Perahu dayung atau bermotor tempel digunakan sebagai sarana angkutan dan
sebagai sarana perdagangan bahan makanan pokok. Kemudian pemerintah daerah
membangun jembatan konstruksi beton dari arah pantai melewati kawasan padat hutan
mangrove dan padang lamun, tetapi hanya sebatas area pasang-surut dan tidak
mencapai lokasi perumahan. Masyarakat tidak menyetujui lanjutan pembangunan
jembatan ini, dengan alasan akan masuknya sepeda motor ke permukiman sehingga
pencaharian penduduk dengan ojek perahu akan hilang. Alasan lain adalah makin
luasnya kerusakan mangrove dan padang lamun akibat konstruksi jembatan, dan tidak
dapat dihindari kebisingan, asap dan oli buangan mesin sepeda motor yang mencemari
perairan laut. Karena itu perahu dengan motor tempel masih digunakan sebagai sarana
angkutan utama antara daratan dengan permukiman penduduk, waktu tempuh 5-10
menit. Saat ini Desa Torosiaje ditetapkan oleh pemerintah kabupaten sebagai desa
wisata.
Perilaku masyarakat Bajo mengalihkan penggunaan kayu dari kawasan
mangrove, menolak perluasan jembatan dengan alasan mempertahankan hutan
mangrove dan padang lamun serta menjaga perairan laut dari pencemaran merupakan
bentuk kecerdasan ekologis masyarakat Bajo dalam pelestarian ekosistem pesisir.

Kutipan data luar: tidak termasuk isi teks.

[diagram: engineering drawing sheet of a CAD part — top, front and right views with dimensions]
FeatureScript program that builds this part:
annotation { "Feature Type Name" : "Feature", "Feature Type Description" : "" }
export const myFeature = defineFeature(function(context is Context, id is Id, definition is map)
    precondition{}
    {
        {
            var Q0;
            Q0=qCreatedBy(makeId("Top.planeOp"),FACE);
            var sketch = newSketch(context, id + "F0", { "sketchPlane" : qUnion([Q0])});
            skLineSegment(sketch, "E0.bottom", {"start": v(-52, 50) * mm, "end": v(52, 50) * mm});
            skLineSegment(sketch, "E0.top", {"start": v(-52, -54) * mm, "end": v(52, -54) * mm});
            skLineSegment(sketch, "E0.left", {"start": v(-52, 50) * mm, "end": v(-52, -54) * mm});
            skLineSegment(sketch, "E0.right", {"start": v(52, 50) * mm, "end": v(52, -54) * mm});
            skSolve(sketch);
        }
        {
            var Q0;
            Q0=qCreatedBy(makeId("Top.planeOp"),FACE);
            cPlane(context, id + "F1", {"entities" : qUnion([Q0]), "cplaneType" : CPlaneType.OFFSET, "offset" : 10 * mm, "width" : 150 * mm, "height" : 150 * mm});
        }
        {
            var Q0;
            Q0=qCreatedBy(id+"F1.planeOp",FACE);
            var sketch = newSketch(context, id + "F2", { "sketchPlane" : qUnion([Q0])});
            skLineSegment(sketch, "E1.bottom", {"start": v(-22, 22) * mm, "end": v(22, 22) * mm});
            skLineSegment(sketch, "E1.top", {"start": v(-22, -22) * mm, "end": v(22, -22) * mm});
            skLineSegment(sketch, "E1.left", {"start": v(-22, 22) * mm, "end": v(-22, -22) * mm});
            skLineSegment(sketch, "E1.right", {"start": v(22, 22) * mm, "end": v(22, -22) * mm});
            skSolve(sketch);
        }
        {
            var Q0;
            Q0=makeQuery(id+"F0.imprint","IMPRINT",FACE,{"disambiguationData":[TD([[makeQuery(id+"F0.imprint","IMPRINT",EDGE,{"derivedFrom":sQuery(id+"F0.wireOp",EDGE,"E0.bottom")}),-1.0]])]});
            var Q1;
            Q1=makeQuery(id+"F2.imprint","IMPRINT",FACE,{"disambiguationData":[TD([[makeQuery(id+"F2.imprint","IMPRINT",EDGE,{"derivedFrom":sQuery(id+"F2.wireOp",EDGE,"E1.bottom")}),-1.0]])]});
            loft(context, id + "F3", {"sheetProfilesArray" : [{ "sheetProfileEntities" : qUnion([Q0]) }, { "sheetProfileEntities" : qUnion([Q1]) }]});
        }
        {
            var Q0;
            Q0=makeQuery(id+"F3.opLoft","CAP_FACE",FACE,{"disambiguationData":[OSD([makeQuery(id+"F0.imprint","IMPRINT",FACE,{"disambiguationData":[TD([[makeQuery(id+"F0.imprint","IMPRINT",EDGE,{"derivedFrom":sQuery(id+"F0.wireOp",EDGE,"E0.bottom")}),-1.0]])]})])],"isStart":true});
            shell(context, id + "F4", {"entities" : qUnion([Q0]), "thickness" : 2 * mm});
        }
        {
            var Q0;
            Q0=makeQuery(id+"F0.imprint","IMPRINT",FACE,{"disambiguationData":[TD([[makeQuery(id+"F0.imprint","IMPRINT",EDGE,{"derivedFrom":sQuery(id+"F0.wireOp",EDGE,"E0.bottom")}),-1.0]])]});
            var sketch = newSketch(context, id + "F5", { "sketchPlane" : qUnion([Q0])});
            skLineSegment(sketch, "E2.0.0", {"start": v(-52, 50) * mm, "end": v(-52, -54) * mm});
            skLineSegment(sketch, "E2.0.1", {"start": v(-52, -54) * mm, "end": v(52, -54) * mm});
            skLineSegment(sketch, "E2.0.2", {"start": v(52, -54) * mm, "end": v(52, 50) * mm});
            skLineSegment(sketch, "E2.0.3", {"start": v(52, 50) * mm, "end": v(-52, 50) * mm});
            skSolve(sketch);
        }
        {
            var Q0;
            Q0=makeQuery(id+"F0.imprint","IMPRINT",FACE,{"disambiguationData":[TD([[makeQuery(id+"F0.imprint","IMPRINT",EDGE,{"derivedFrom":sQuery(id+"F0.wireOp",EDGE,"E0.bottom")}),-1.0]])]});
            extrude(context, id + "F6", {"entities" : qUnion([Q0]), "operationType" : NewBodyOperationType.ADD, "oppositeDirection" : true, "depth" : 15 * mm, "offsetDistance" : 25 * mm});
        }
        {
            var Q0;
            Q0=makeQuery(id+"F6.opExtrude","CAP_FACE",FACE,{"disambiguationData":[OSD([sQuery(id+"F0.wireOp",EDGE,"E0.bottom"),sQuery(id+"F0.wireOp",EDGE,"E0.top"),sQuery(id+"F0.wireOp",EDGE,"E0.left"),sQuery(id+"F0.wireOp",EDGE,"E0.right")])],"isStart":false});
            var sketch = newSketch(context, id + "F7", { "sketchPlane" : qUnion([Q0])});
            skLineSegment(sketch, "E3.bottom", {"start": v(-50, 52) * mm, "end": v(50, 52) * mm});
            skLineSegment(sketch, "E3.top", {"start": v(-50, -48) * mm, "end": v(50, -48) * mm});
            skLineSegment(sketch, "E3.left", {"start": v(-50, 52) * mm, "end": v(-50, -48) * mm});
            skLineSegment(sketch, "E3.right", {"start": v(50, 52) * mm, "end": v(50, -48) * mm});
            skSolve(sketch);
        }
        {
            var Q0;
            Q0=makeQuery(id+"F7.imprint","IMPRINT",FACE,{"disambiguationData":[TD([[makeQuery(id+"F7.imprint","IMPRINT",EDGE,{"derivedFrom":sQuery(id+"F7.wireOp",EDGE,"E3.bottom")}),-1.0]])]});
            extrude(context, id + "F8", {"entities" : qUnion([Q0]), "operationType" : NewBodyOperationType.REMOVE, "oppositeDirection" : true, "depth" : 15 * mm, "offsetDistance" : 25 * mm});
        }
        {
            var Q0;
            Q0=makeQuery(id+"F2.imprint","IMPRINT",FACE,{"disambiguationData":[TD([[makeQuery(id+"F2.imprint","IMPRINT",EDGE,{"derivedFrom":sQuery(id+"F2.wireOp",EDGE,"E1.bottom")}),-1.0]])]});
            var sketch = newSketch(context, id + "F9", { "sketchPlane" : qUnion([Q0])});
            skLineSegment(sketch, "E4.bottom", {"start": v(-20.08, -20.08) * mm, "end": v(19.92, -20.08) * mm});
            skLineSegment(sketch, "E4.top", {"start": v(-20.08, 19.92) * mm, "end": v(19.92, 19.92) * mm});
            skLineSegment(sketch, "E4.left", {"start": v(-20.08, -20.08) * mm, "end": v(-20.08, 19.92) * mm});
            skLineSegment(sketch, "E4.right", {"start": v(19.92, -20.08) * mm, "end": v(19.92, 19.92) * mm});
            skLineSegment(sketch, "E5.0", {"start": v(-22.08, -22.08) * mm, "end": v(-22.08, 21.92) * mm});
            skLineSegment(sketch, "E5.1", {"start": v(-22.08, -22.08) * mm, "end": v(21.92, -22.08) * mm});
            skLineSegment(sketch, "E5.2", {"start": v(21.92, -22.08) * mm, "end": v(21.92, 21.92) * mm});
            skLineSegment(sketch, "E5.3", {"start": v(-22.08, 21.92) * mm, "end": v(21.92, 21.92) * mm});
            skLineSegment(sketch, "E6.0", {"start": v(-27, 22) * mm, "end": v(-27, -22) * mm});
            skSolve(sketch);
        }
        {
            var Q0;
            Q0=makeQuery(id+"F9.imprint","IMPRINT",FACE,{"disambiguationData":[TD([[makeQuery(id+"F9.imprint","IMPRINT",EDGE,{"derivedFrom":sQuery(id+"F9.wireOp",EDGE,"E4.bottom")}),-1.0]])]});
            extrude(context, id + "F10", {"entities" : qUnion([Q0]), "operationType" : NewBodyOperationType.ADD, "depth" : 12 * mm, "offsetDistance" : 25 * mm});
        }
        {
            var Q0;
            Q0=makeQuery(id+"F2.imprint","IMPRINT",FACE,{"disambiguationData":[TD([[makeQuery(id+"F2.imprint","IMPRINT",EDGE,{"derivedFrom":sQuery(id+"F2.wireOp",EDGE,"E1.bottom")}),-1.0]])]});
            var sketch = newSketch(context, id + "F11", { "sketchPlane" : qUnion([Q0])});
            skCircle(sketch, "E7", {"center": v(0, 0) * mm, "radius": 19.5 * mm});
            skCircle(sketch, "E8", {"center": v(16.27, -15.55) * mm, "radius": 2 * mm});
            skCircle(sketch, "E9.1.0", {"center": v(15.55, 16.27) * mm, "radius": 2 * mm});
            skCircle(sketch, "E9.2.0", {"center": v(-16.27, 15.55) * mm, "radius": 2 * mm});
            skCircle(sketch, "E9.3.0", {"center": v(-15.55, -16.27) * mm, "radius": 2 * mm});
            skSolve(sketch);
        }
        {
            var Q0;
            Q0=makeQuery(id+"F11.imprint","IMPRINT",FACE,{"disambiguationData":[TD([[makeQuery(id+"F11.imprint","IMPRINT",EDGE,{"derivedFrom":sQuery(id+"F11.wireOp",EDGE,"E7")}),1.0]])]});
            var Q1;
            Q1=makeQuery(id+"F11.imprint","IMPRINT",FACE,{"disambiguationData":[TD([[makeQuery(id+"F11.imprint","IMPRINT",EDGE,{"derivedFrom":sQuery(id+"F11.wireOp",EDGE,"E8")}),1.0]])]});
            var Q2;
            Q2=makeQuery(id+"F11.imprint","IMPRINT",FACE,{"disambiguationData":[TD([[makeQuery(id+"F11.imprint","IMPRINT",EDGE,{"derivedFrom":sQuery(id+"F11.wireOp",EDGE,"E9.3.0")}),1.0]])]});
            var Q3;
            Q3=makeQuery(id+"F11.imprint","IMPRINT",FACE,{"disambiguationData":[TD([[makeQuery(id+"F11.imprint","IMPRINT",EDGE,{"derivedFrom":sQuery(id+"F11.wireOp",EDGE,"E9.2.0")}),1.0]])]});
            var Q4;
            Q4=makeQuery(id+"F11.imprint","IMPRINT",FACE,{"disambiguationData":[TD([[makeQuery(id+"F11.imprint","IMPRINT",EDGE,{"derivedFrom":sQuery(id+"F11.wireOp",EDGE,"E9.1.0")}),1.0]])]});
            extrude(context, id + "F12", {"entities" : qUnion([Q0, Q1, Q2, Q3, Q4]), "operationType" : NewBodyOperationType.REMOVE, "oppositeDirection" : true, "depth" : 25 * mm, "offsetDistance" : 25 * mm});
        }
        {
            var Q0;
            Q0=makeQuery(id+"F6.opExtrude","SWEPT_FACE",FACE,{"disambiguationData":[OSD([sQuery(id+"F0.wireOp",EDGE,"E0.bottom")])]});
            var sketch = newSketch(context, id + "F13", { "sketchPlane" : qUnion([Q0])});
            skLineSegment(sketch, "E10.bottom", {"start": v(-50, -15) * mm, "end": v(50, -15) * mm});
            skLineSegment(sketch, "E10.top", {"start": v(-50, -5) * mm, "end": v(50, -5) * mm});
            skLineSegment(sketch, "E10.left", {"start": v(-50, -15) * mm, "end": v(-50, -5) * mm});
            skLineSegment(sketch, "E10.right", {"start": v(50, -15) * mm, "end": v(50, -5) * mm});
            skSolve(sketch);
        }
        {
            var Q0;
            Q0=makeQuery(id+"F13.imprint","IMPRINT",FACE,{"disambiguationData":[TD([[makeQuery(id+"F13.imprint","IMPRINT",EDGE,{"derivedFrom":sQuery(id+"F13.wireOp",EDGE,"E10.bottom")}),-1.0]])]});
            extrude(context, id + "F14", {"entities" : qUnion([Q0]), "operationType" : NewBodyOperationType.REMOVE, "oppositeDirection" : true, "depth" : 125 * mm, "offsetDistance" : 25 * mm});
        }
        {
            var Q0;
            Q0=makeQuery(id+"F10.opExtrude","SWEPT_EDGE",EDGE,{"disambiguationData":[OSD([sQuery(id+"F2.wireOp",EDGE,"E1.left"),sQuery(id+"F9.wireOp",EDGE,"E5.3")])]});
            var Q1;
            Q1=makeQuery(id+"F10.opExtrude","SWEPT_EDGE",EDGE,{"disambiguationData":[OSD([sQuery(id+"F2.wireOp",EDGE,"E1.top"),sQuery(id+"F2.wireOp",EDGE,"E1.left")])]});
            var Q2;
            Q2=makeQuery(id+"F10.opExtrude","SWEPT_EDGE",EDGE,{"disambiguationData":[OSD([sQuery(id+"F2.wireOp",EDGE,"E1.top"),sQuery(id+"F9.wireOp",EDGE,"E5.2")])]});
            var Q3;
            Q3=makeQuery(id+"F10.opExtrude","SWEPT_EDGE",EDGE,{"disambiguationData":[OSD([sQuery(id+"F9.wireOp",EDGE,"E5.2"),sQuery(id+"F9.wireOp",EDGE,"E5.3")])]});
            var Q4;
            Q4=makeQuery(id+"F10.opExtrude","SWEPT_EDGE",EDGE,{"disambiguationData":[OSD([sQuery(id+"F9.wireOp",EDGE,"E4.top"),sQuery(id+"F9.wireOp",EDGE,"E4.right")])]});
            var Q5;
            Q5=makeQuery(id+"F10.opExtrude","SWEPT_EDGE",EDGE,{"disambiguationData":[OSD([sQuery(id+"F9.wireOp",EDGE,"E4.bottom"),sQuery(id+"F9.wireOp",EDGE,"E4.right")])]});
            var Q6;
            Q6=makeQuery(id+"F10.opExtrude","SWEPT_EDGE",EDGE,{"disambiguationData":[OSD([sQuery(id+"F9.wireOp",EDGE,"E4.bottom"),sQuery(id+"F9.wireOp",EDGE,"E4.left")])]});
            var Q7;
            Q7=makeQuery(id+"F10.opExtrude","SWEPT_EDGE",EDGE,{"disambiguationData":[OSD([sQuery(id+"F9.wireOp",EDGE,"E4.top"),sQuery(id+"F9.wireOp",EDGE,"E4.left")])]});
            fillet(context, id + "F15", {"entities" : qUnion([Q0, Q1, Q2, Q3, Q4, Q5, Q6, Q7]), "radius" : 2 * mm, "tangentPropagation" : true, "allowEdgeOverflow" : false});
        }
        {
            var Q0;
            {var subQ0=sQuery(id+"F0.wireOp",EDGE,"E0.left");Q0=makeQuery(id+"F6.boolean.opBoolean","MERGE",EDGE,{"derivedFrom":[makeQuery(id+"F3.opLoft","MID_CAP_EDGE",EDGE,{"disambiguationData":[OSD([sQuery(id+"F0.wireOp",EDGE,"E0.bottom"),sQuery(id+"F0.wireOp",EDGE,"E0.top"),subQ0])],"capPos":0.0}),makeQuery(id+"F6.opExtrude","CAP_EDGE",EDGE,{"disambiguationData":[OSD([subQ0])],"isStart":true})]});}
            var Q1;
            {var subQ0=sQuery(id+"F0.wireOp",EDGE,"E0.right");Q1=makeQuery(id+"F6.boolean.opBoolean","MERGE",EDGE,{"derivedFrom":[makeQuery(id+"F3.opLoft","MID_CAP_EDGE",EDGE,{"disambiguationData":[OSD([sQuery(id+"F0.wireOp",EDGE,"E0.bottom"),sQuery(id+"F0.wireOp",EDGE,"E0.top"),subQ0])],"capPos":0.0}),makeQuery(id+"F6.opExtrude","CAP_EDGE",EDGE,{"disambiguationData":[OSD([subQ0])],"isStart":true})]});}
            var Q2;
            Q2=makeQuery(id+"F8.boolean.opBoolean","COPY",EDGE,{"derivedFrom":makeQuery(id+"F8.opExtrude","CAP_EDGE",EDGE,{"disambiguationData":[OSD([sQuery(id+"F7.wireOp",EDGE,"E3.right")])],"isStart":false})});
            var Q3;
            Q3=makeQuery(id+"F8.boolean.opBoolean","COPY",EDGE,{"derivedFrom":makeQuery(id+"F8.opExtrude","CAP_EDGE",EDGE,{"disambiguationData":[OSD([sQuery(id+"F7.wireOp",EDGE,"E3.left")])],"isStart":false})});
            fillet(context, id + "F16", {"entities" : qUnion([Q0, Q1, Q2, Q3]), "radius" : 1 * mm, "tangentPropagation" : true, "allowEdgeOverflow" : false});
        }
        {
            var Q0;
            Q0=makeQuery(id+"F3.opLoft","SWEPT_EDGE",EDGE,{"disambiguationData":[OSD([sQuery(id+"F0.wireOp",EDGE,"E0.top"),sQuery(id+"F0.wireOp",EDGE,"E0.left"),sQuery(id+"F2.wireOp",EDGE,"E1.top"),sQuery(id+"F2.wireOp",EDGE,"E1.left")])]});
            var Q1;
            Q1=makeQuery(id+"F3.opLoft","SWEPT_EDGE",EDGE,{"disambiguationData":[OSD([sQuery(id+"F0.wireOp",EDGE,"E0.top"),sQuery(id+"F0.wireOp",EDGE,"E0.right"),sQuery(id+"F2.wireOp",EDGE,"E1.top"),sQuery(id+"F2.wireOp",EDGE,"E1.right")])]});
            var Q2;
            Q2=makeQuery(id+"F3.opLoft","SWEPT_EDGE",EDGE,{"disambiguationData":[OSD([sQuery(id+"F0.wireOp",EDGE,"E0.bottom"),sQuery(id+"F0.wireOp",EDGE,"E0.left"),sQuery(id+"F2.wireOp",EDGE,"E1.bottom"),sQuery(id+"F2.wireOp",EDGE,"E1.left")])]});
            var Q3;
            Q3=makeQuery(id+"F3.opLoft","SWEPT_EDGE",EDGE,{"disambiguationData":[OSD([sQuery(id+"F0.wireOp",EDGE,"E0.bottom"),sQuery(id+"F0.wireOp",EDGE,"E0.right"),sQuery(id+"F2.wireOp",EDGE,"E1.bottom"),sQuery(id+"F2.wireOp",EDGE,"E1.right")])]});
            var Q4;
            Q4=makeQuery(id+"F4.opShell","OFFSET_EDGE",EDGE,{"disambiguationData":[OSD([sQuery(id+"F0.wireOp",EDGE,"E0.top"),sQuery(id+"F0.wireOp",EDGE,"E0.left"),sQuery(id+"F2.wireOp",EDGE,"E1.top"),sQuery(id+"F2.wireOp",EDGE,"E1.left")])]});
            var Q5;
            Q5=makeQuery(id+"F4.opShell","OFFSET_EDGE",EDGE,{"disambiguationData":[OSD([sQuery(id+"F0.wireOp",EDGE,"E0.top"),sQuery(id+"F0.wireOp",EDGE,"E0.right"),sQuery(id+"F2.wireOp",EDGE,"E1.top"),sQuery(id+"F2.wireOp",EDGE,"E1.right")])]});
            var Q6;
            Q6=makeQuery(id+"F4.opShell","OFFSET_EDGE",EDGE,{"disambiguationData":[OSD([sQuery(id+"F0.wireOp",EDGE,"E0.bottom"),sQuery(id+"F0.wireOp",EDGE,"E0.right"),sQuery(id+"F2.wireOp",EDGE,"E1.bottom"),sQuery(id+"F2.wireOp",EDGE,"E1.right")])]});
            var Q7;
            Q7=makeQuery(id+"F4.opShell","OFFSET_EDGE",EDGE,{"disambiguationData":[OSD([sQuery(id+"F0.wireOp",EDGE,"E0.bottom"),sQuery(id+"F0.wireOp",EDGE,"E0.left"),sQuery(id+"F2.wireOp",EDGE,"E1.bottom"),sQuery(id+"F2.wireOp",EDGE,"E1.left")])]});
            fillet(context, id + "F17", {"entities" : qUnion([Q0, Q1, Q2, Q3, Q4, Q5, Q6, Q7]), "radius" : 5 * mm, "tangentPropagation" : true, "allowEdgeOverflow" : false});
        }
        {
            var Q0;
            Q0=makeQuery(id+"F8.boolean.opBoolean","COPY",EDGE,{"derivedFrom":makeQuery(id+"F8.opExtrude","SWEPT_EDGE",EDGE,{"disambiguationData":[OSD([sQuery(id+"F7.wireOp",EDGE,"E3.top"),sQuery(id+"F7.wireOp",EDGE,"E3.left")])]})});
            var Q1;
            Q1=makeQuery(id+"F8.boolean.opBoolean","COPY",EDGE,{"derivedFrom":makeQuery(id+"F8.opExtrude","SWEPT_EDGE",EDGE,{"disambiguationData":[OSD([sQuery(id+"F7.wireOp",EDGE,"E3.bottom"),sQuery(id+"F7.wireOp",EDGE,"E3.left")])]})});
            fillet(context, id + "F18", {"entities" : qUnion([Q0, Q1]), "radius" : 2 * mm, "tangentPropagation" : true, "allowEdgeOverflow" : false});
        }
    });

Kerusakan ekosistem mangrove disadari akan berdampak pada kehidupan lamun dan
terumbu karang, dan selanjutnya hilangnya biota laut (jenis-jenis ikan karang), dan
pada gilirannya kerusakan ekosistem pesisir dapat mengganggu mata pencaharian
pokok masyarakat.
Dukungan masyarakat Bajo menjadikan Desa Torosiaje sebagai desa wisata
menunjukkan adanya kesadaran masyarakat untuk mempertahankan ekosistem pesisir
dan eksistensi permukiman di perairan laut. Konsekuensinya adalah, masyarakat Bajo
harus menjaga kelestarian ekosistem dan sumberdaya alam pesisir, sehingga layanan
jasa wisata ini menjadi sumber kehidupan masyarakat secara berlanjut.